Traditionally, this was done in a clay pot or (post-colonization) a cast iron kettle over a fire. You will probably want to try a more modern approach, either in the over, on the stove-top, or in a crock pot.
Whichever method you choose, you will bring the corn and lime water up to a slow simmer. You should just barely see movement in the water or a few small bubbles, and if you check the water temperature it will be around 190°F.
Simmer the corn until it is done. Depending on the variety, whether (and how long) you pre-soaked it, and how hot your lime water actually gets during this process, this could be as little as a half-hour and as much as five hours.
When you see the cellophane-like hull fall away but the tips are still attached, it’s time to check for doneness. Use a wooden spoon to lift out a few kernels, then rinse them well to remove the excess lime water before tasting. The kernels won’t all cook evenly, so you should taste several kernels to determine if it’s done. If they’re done, the texture will be slightly chewy but with no hard centers. Undercooking is better than overcooking if you’re not sure, because you can cook them a little more when you’re ready to eat them. Don’t overcook the kernels, because they’ll become over-limed and may even dissolve in the water.
Step Five: Rinse Your Hominy
Once you’ve decided your kernels have cooked enough, you have successfully made hominy! However, it cannot be eaten until it is well rinsed to remove the excess lime. Otherwise, it will taste bad and may even upset your stomach.
- You can simply set the hot pot in your sink and slowly run water in it to flush away the hulls and lime.
- Or, you can pour the hominy into a non-aluminum colander and rinse.
- You may want to also soak the hominy in clean water for five minutes.
- The amount of rinsing and time for soaking (if any) is hotly debated by hominy aficionados, but generally speaking more rinsing and the full five minutes of soaking is best in terms of flavor and safety.
- At this point, some cooks will remove the darkened tips from each kernel; this is generally accepted as not being necessary but will improve the aesthetic appearance of your hominy, especially if you will be eating it whole.

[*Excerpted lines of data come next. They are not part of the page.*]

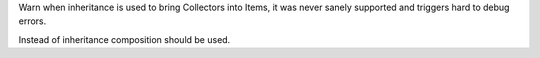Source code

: Warn when inheritance is used to bring Collectors into Items,
it was never sanely supported and triggers hard to debug errors.

Instead of inheritance composition should be used.
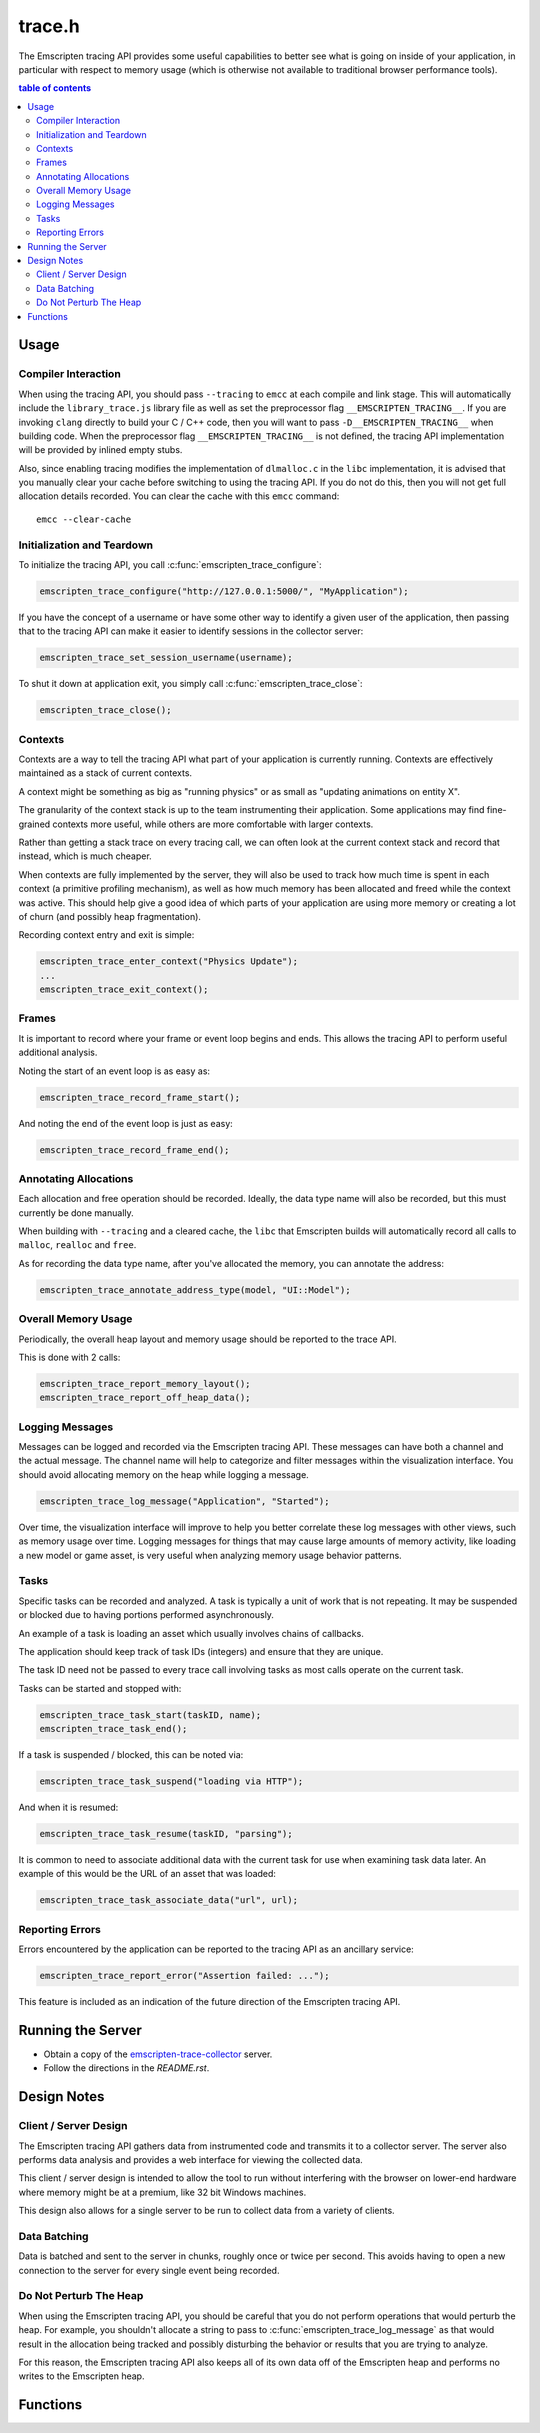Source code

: .. _trace-h:

=======
trace.h
=======

The Emscripten tracing API provides some useful capabilities to better see
what is going on inside of your application, in particular with respect to
memory usage (which is otherwise not available to traditional browser
performance tools).


.. contents:: table of contents
   :local:
   :depth: 2

Usage
=====

Compiler Interaction
--------------------

When using the tracing API, you should pass ``--tracing`` to ``emcc`` at each
compile and link stage. This
will automatically include the ``library_trace.js`` library file as well as
set the preprocessor flag ``__EMSCRIPTEN_TRACING__``. If you are invoking
``clang`` directly to build your C / C++ code, then you will want to pass
``-D__EMSCRIPTEN_TRACING__`` when building code. When the preprocessor
flag ``__EMSCRIPTEN_TRACING__`` is not defined, the tracing API implementation
will be provided by inlined empty stubs.

Also, since enabling tracing modifies the implementation of ``dlmalloc.c``
in the ``libc`` implementation, it is advised that you manually clear your
cache before switching to using the tracing API. If you do not do this, then
you will not get full allocation details recorded.  You can clear the cache
with this ``emcc`` command::

    emcc --clear-cache

Initialization and Teardown
---------------------------

To initialize the tracing API, you call :c:func:`emscripten_trace_configure`:

.. code-block:: c

  emscripten_trace_configure("http://127.0.0.1:5000/", "MyApplication");

If you have the concept of a username or have some other way to identify
a given user of the application, then passing that to the tracing API
can make it easier to identify sessions in the collector server:

.. code-block:: c

  emscripten_trace_set_session_username(username);

To shut it down at application exit, you simply call
:c:func:`emscripten_trace_close`:

.. code-block:: c

  emscripten_trace_close();

Contexts
--------

Contexts are a way to tell the tracing API what part of your application
is currently running. Contexts are effectively maintained as a stack of
current contexts.

A context might be something as big as "running physics" or as small
as "updating animations on entity X".

The granularity of the context stack is up to the team instrumenting
their application. Some applications may find fine-grained contexts
more useful, while others are more comfortable with larger contexts.

Rather than getting a stack trace on every tracing call, we can often
look at the current context stack and record that instead, which is
much cheaper.

When contexts are fully implemented by the server, they will also be
used to track how much time is spent in each context (a primitive
profiling mechanism), as well as how much memory has been allocated
and freed while the context was active. This should help give a good
idea of which parts of your application are using more memory or
creating a lot of churn (and possibly heap fragmentation).

Recording context entry and exit is simple:

.. code-block:: c

  emscripten_trace_enter_context("Physics Update");
  ...
  emscripten_trace_exit_context();

Frames
------

It is important to record where your frame or event loop begins
and ends. This allows the tracing API to perform useful additional
analysis.

Noting the start of an event loop is as easy as:

.. code-block:: c

  emscripten_trace_record_frame_start();

And noting the end of the event loop is just as easy:

.. code-block:: c

  emscripten_trace_record_frame_end();

Annotating Allocations
----------------------

Each allocation and free operation should be recorded. Ideally,
the data type name will also be recorded, but this must currently
be done manually.

When building with ``--tracing`` and a cleared cache, the ``libc``
that Emscripten builds will automatically record all calls to
``malloc``, ``realloc`` and ``free``.

As for recording the data type name, after you've allocated the
memory, you can annotate the address:

.. code-block:: c

  emscripten_trace_annotate_address_type(model, "UI::Model");

Overall Memory Usage
--------------------

Periodically, the overall heap layout and memory usage should
be reported to the trace API.

This is done with 2 calls:

.. code-block:: c

  emscripten_trace_report_memory_layout();
  emscripten_trace_report_off_heap_data();

Logging Messages
----------------

Messages can be logged and recorded via the Emscripten tracing API.
These messages can have both a channel and the actual message. The
channel name will help to categorize and filter messages within
the visualization interface. You should avoid allocating memory
on the heap while logging a message.

.. code-block:: c

  emscripten_trace_log_message("Application", "Started");

Over time, the visualization interface will improve to help you
better correlate these log messages with other views, such as
memory usage over time. Logging messages for things that may
cause large amounts of memory activity, like loading a new
model or game asset, is very useful when analyzing memory
usage behavior patterns.

Tasks
-----

Specific tasks can be recorded and analyzed. A task is typically
a unit of work that is not repeating. It may be suspended or
blocked due to having portions performed asynchronously.

An example of a task is loading an asset which usually involves
chains of callbacks.

The application should keep track of task IDs (integers) and
ensure that they are unique.

The task ID need not be passed to every trace call involving
tasks as most calls operate on the current task.

Tasks can be started and stopped with:

.. code-block:: c

  emscripten_trace_task_start(taskID, name);
  emscripten_trace_task_end();

If a task is suspended / blocked, this can be noted via:

.. code-block:: c

  emscripten_trace_task_suspend("loading via HTTP");

And when it is resumed:

.. code-block:: c

  emscripten_trace_task_resume(taskID, "parsing");

It is common to need to associate additional data with the
current task for use when examining task data later. An example
of this would be the URL of an asset that was loaded:

.. code-block:: c

  emscripten_trace_task_associate_data("url", url);

Reporting Errors
----------------

Errors encountered by the application can be reported to the tracing
API as an ancillary service:

.. code-block:: c

  emscripten_trace_report_error("Assertion failed: ...");

This feature is included as an indication of the future direction
of the Emscripten tracing API.

Running the Server
==================

* Obtain a copy of the `emscripten-trace-collector`_ server.
* Follow the directions in the `README.rst`.

Design Notes
============

Client / Server Design
----------------------

The Emscripten tracing API gathers data from instrumented code and transmits
it to a collector server. The server also performs data analysis and
provides a web interface for viewing the collected data.

This client / server design is intended to allow the tool to run without
interfering with the browser on lower-end hardware where memory might
be at a premium, like 32 bit Windows machines.

This design also allows for a single server to be run to collect data
from a variety of clients.

Data Batching
-------------

Data is batched and sent to the server in chunks, roughly once or twice
per second. This avoids having to open a new connection to the server
for every single event being recorded.

Do Not Perturb The Heap
-----------------------

When using the Emscripten tracing API, you should be careful that you do
not perform operations that would perturb the heap. For example, you shouldn't
allocate a string to pass to :c:func:`emscripten_trace_log_message` as
that would result in the allocation being tracked and possibly
disturbing the behavior or results that you are trying to analyze.

For this reason, the Emscripten tracing API also keeps all of its own
data off of the Emscripten heap and performs no writes to the Emscripten
heap.

Functions
=========

.. c:function:: void emscripten_trace_configure(const char *collector_url, const char *application)

   :param collector_url: The base URL for the collector server.
   :type collector_url: const char*
   :param application: The name of the application being traced.
   :type application: const char*
   :rtype: void

   Configure the connection to the collector server.

   This should be one of the very first things that is done after the
   application has started.

   In most cases, the ``collector_url`` will be ``http://127.0.0.1:5000/``.

.. c:function:: void emscripten_trace_set_enabled(bool enabled)

   :param enabled: Whether or not tracing is enabled.
   :type enabled: bool
   :rtype: void

   Set whether or not tracing is enabled. Using this option to disable
   tracing will likely result in inaccurate data being collected about
   memory usage.

.. c:function:: void emscripten_trace_set_session_username(const char *username)

   :param username: The username of the person running the application.
   :type username: const char*
   :rtype: void

   This is useful when a collector server is being used by multiple
   people and you want to be able to identify individual sessions
   by a means other than their timestamped session ID.

   This can be set after tracing has already started, so it is fine
   to set this after the user has gone through a login or authentication
   process.

.. c:function:: void emscripten_trace_record_frame_start(void)

   :rtype: void

   This should be called at the start of the frame / event loop.

   The current timestamp is associated with this data.

   The server uses this to track frame times (and therefore frames
   per second), as well as accounting for memory operations that
   happen during the frame processing.

.. c:function:: void emscripten_trace_record_frame_end(void)

   :rtype: void

   This should be called at the end of the frame / event loop.

   The current timestamp is associated with this data.

   The server uses this to stop accruing memory operations and
   elapsed time to the frame.

.. c:function:: void emscripten_trace_log_message(const char *channel, const char *message)

   :param channel: The category of the timeline event being emitted.
   :type channel: const char*
   :param message: The description for the timeline event being emitted.
   :type message: const char*
   :rtype: void

   Record a log message. This is useful for noting events or actions
   which have occurred which might be advantageous to have correlated
   against memory usage or changes in frame rate.

   The current timestamp is associated with this data.

   *The server doesn't yet do enough with this data. This will improve
   in the future.*

.. c:function:: void emscripten_trace_report_error(const char *error)

   :param error: The error message being reported.
   :type error: const char*
   :rtype: void

   The API will obtain the current callstack and include that in the report
   to the server.

   The current timestamp is associated with this data.

   This could be used for various things including capturing JavaScript and
   web-worker errors, as well as failed assertions or other run-time errors
   from within the C/C++ code.

.. c:function:: void emscripten_trace_record_allocation(const void *address, int32_t size)

   :param address: Memory address which has been allocated.
   :type address: void*
   :param size: Size of the memory block allocated.
   :type size: int32_t
   :rtype: void

   This must be called for each and every memory allocation. The best place to
   do this is within the ``dlmalloc`` implementation in Emscripten.

   The current timestamp is associated with this data.

.. c:function:: void emscripten_trace_record_reallocation(const void *old_address, const void *new_address, int32_t size)

   :param old_address: Old address of the memory block which has been reallocated.
   :type old_address: void*
   :param new_address: New address of the memory block which has been reallocated.
   :type new_address: void*
   :param size: New size of the memory block reallocated.
   :type size: int32_t
   :rtype: void

   This must be called for each and every memory re-allocation. The best place to
   do this is within the ``dlmalloc`` implementation in Emscripten.

   The current timestamp is associated with this data.

.. c:function:: void emscripten_trace_record_free(const void *address)

   :param address: Memory address which is being freed.
   :type address: void*
   :rtype: void

   This must be called for each and every ``free`` operation. The best place
   to do this is within the ``dlmalloc`` implementation in Emscripten.

   The current timestamp is associated with this data.

   It is also important that this not be called multiple times for a single
   ``free`` operation.

.. c:function:: void emscripten_trace_annotate_address_type(const void *address, const char *type)

   :param address: Memory address which should be annotated.
   :type address: void*
   :param type: The name of the data type being allocated.
   :type type: const char*
   :rtype: void

   Annotate an address with the name of the data type that is
   stored there. This is used by the server to help breakdown
   what is in memory.

.. c:function:: void emscripten_trace_report_memory_layout(void)

   :rtype: void

   This should be called periodically to report the usage of the
   normal Emscripten heap. This provides details of both the stack
   and the dynamic memory usage as well as the total memory size.

   The current timestamp is associated with this data.

.. c:function:: void emscripten_trace_report_off_heap_data(void)

   :rtype: void

   This should be called periodically to report memory usage that is
   not part of the normal Emscripten heap. This is currently used
   to report OpenAL memory usage.

   The current timestamp is associated with this data.

   *The server does not yet display this data.*

.. c:function:: void emscripten_trace_enter_context(const char *name)

   :param name: Context name.
   :type name: const char*
   :rtype: void

   The current timestamp is associated with this data.

.. c:function:: void emscripten_trace_exit_context(void)

   :rtype: void

   The current timestamp is associated with this data.

.. c:function:: void emscripten_trace_task_start(int task_id, const char *name);

   :param task_id: Task ID
   :type task_id: int
   :param name: Task name
   :type name: const char*
   :rtype: void

   A task is initiated. The task ID should be unique over the lifetime of
   the application. It should be managed / tracked by the application.

   The current timestamp is associated with this data.

.. c:function:: void emscripten_trace_task_associate_data(const char *key, const char *value);

   :param key: Key
   :type key: const char*
   :param value: Value
   :type value: const char*
   :rtype: void

   Associate a key / value pair with the current task.

.. c:function:: void emscripten_trace_task_suspend(const char *explanation);

   :param explanation: Why the task is suspending.
   :type explanation: const char*
   :rtype: void

   The current task is suspended.

   The explanation should indicate why the task is being suspended
   so that this information can be made available when viewing the
   task's history.

   The current timestamp is associated with this data.

.. c:function:: void emscripten_trace_task_resume(int task_id, const char *explanation);

   :param task_id: Task ID
   :type task_id: int
   :param explanation: Why the task is being resumed.
   :type explanation: const char*
   :rtype: void

   The task identified by ``task_id`` is resumed and made the current task.

   The explanation should indicate what the task is being resumed to do
   so that this information can be made available when viewing the task's
   history.

   The current timestamp is associated with this data.

.. c:function:: void emscripten_trace_task_end(void);

   :rtype: void

   The current task is ended.

   The current timestamp is associated with this data.

.. c:function:: void emscripten_trace_close(void)

   :rtype: void

   This should be closed during application termination. It helps ensure
   is flushed to the server and terminates the tracing code.

.. _emscripten-trace-collector: https://github.com/waywardmonkeys/emscripten-trace-collector
.. _README.rst: https://github.com/waywardmonkeys/emscripten-trace-collector/blob/master/README.rst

Step Six: Store or Prepare Your Hominy
If you will not be eating your hominy right away, let it cool to room temperature and then store it in an airtight container or bag. It can be stored in the refrigerator for a week or the freezer for 3 months.
You can also dehydrate the kernels until you are ready to cook them. To rehydrate, just simmer them in fresh water until soft.

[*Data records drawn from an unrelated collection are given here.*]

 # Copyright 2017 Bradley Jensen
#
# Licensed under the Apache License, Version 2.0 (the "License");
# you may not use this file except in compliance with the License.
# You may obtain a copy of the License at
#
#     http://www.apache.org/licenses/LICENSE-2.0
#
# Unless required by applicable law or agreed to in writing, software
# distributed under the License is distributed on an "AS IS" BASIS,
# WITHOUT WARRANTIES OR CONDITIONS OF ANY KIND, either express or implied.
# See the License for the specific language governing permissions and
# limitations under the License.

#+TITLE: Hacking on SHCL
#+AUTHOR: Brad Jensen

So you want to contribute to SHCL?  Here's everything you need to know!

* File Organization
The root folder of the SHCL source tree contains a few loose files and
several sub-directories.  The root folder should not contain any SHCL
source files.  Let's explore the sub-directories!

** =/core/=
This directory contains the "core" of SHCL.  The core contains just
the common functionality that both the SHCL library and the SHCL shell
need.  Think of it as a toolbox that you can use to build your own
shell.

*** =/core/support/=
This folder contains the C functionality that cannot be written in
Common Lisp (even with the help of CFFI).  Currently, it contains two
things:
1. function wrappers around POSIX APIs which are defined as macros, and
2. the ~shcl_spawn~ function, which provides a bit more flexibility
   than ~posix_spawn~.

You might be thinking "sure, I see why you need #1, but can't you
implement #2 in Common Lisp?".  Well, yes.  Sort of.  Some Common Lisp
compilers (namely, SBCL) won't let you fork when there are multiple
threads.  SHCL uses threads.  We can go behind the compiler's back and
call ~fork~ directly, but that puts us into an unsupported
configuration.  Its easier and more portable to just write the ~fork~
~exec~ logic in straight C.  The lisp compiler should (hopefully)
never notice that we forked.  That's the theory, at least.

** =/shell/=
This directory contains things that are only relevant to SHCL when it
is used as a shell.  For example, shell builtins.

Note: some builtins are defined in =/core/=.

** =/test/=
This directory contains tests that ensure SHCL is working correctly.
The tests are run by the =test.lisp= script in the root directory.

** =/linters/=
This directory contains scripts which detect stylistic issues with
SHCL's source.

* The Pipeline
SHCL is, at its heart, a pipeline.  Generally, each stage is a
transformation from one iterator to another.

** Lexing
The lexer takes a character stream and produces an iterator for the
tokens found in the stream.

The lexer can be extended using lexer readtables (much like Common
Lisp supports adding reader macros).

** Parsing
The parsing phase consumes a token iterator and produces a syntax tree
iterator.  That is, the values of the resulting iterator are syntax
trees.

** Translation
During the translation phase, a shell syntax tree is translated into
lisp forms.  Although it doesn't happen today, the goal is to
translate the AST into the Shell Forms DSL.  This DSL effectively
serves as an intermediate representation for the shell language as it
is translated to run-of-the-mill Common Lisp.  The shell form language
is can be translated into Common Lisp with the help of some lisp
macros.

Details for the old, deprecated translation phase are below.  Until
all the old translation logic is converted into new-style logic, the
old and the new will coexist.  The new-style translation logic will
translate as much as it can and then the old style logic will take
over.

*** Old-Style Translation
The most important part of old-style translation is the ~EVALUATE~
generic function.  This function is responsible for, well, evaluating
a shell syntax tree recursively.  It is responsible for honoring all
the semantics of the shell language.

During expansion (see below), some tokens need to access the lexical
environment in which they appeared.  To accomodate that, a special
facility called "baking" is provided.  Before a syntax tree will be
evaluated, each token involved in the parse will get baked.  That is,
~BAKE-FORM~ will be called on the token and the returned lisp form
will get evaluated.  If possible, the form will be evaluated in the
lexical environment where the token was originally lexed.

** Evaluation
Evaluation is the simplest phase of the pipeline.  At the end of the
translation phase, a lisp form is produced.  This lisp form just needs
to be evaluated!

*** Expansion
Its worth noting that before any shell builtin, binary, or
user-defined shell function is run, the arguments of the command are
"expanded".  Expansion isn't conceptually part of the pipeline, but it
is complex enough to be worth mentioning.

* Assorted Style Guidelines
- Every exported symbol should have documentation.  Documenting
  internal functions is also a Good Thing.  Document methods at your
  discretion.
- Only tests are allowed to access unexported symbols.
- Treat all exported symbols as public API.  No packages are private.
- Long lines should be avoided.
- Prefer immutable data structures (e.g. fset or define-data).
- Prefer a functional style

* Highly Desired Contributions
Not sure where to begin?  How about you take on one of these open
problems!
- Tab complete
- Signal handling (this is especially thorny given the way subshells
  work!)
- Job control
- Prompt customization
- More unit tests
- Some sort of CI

Making Grits, Masa, Corn Nuts and More!
To make grits, run your dehydrated kernels through a food processor until they are coarsely ground.

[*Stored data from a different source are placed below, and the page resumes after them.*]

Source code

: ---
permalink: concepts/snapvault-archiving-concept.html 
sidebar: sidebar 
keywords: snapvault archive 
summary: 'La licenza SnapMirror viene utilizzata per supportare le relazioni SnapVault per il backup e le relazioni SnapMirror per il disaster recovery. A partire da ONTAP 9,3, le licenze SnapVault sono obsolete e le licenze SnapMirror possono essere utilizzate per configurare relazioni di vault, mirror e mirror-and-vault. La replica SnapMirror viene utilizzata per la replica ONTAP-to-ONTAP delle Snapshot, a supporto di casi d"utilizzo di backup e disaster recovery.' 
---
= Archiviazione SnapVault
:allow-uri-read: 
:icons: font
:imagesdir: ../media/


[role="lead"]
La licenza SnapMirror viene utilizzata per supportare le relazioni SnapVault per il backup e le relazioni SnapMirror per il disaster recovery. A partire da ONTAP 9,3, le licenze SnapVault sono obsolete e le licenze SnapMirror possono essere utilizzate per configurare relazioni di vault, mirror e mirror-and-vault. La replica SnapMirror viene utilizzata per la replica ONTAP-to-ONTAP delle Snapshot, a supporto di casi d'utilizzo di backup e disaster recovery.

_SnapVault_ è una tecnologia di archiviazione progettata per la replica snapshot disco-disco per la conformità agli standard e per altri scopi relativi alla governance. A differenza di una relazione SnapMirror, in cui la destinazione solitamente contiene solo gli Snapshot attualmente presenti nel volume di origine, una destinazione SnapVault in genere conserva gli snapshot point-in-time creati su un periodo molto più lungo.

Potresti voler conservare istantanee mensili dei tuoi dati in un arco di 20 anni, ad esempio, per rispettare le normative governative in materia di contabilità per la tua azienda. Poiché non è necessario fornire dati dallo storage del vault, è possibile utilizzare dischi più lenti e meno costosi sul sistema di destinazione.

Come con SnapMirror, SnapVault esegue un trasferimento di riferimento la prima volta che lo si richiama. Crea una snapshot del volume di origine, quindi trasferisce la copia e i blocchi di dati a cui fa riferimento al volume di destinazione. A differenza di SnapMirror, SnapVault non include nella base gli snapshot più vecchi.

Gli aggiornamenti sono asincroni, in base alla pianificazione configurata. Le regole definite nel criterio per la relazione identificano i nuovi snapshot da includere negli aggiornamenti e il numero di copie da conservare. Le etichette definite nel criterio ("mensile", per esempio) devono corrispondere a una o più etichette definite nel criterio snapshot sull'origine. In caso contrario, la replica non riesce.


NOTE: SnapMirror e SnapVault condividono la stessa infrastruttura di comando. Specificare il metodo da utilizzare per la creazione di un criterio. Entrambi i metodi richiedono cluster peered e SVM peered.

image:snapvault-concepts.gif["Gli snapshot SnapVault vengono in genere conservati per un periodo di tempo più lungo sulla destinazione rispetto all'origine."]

To make masa, or corn meal, you can grind the hominy freshly cooked if you will be using it right away for tamales or tortillas, or you can grind the hominy once you’ve dehydrated it for long term storage.
To make corn nuts, fry the freshly cooked hominy until they’re golden and crunchy.
There are many other wonderful ways to eat your hominy or masa as well, such as tamales, tortillas, atole (and atole de chocolate), champurrado, pozole stew, hominy bread, mote, Jamaican polenta, rockihominy, and tlacoyos.